WORK INSTRUCTION 1:
In the essay on Graham Greene and sin, what nickname did Kingsley Amis give Greene?
WORK INSTRUCTION 2:
Continue the essay on Graham Greene and sin, picking up after its final sentence.

TEXT SEGMENT:
“The oldest sins the newest kind of ways . . . ”
—William Shakespeare, Henry IV, Part 2
Kingsley Amis called him “Grim Grin,” an apt name for a novelist who aggressively insisted that the path to God runs through the wilderness of lust, degradation, deceit, and betrayal.
Like his spiritual ancestor, Nathaniel Hawthorne, Graham Greene seems to have been convinced that sin is the gateway to salvation, a position not without some warrant in the theology of his adopted faith. Indeed, it may well be that Greene was drawn to Roman Catholicism precisely because of its Augustinian strain. But this raises an obvious question: How far can one allow oneself to fall before Saint Augustine’s felix culpa becomes prohibitively infelix?
Greene’s fiction is filled with characters who declare their sinfulness with varying shades of remorse and pride. In Brighton Rock, Rose, an innocent young woman married to a murderous criminal, is “tempted to virtue like a sin” but chooses to stay on her course for what she considers will be damnation for her husband’s sake. In The Power and the Glory, an alcoholic priest is in the act of saying Mass and has reached the Consecration when a disturbing dream comes back to him unbidden, an unnerving vision of Jesus Christ dancing into an arena “with a bleeding painted face . . . grimacing like a prostitute, smiling and suggestive.” (Is there another writer who has portrayed Jesus—even in a dream—behaving like a seductive prostitute?) The priest recalls he had awakened from the dream “with the sense of complete despair that a man might feel finding the only money he possessed was counterfeit.” In The End of the Affair, a bereft protagonist rages at God for allowing his lover to die:
You took her away. With your great schemes You ruin our happiness like a harvester ruins a mouse’s nest: I hate you, God, I hate You as though You existed. . . . Leave me alone for ever.
And, perhaps most startlingly, in The Heart of the Matter the extraordinarily decent and morally circumspect Major Scobie commits what many would think the unpardonable sin of suicide in order to stop hurting the two women he loves.

DATA UNDER STUDY:
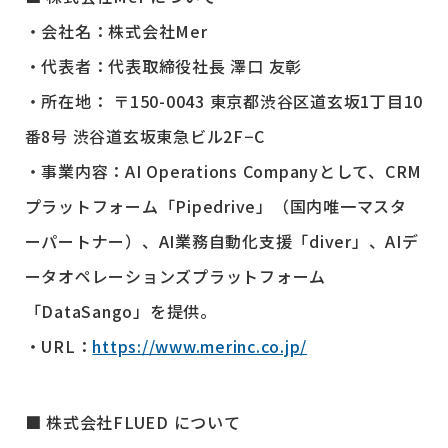
・会社名：株式会社Mer
・代表者：代表取締役社長 澤口 友彰
・所在地： 〒150-0043 東京都渋谷区道玄坂1丁目10
番8号 渋谷道玄坂東急ビル2F−C
・事業内容：AI Operations Companyとして、CRM
プラットフォーム「Pipedrive」（国内唯一マスタ
ーパートナー）、AI業務自動化支援「diver」、AIデ
ータオペレーションズプラットフォーム
「DataSango」を提供。
・URL：
https://www.merinc.co.jp/
■ 株式会社FLUED について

ANSWER SPACE 1:
"Grim Grin."

ANSWER SPACE 2:
Despite all this conviction of sin and despair, however, Greene always insists on the possibility of redemption. At the end of Brighton Rock, Rose’s confessor attempts to console her as she mourns her husband’s death believing he’s damned for all eternity. We cannot begin to guess, the priest assures her, “the appalling nature of God’s mercy.” The Heart of the Matter provides the best example of this theme. As Major Scobie dies from an overdose of sleeping pills, he speaks an unfinished phrase, “Dear God, I love . . . ” The missing word or words, we’re left to surmise, may signify God or be the names of his loved ones. Either way, we’re clearly meant to recognize Scobie’s essential, if unrealized, holiness despite what many would say was his state of damning despair. After his funeral, his wife confides to her priest, Father Rank, that she thinks Scobie must have been “a bad Catholic.” Rank fires back, “That’s the silliest phrase in common use.” Still she persists in thinking “it’s no good even praying” for him since suicides are irredeemable. The priest then lets her have it full force: “For goodness’s sake, Mrs. Scobie, don’t imagine you—or I-—know a thing about God’s mercy.” In Greene, the sinner is always and maybe most especially in line for God’s mercy. While this conforms to Catholic belief, I nevertheless can’t help feeling that there’s something overwrought about Greene’s obsession with the notion of grace lurking mysteriously in the gutters of our existence.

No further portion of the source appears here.